Trench 7, opened in 2018, will be closed this year having offered a very complex, multiphase archaeology that took 6 years to fully investigate.
It has been another finds-rich season, especially in pottery; with whole pots, fine ware dishes, cups and beakers, samian mortaria and bases with maker’s marks. Other finds include: a diamond-shaped, bronze plate pin; a Hadrian coin with the first personification of Britannia, 30% of a turquoise glass dish, a shard of snake thread glass, and a lot more.
Located over the centre of the settlement, Trench 7 surprisingly proliferated with large and often very deep pits, as well as several rows of postholes, including the rectangular alignment of a building.
The features suggested industry whilst the finds showed a buoyant consumer community.

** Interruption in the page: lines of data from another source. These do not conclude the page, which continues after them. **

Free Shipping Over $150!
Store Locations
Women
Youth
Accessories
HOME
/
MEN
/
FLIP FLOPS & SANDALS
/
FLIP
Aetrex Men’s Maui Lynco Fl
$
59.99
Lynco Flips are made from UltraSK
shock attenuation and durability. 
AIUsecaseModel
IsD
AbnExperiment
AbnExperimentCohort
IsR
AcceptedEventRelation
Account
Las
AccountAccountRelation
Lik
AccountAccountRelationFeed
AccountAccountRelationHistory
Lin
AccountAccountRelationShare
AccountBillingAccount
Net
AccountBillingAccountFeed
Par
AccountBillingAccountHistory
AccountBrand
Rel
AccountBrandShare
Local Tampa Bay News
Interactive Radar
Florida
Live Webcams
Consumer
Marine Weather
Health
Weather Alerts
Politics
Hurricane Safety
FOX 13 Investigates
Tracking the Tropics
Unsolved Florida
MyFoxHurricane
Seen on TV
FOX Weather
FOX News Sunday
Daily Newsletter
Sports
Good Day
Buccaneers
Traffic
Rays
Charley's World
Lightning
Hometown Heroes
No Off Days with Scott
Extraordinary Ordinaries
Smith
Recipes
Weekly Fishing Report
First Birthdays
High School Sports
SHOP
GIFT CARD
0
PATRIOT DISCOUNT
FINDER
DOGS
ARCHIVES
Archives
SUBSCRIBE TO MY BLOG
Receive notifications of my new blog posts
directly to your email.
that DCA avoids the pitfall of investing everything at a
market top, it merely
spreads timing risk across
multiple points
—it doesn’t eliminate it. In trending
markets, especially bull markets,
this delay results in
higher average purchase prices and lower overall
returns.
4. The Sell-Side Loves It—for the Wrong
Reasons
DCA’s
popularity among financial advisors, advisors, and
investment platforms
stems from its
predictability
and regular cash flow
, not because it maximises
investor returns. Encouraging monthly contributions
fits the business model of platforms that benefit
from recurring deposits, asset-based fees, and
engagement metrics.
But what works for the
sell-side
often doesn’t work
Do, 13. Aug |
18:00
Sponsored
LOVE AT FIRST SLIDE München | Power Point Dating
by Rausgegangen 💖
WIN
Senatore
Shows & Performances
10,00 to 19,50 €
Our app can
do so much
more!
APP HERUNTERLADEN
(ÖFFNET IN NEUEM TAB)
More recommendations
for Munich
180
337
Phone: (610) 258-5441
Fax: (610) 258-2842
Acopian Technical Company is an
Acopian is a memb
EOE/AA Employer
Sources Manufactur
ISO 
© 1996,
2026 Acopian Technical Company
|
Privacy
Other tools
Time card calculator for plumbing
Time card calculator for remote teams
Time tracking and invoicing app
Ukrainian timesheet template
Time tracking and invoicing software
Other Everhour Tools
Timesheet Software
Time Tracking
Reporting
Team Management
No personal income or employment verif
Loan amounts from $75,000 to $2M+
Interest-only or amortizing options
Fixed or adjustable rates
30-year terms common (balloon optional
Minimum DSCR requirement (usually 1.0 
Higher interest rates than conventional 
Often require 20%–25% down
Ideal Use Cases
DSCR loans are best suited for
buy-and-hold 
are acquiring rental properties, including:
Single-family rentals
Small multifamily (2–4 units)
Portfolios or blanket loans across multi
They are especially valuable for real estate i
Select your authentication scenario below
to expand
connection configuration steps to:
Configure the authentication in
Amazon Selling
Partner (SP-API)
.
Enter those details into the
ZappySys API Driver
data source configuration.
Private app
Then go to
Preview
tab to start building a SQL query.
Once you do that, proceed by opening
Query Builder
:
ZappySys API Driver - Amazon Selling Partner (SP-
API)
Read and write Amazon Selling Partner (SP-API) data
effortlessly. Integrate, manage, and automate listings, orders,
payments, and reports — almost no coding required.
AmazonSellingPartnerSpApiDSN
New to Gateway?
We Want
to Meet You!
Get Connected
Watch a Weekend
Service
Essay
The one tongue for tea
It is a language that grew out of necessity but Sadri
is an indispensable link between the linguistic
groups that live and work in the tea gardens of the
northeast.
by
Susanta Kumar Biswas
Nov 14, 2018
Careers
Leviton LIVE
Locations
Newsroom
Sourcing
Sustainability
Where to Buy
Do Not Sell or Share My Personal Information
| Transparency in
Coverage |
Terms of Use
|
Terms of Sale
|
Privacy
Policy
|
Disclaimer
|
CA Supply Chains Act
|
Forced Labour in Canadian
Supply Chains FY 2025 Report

But as always, the best was saved till last, with a waterlogged timber-framed well found deep below a later Roman-period pit. Investigation required a massive effort, hand-digging a series of 0.5m steps and shoring the section of the upper pit to give safe access. It took the full six weeks and a lot of hard work by students, volunteers, and supervisors, and the constant use of submersible pumps, to expose the square timber frame, remove some sample timbers and wet float the grey clay from the interior for organic finds. These included several leather shoe fragments, a wooden knife handle and a birch wood stake complete with bark and some animal bones, including several dog bones.
But where to go next year? Resistivity surveying over the winter will cement our ideas for a trench for the 2025 and following seasons.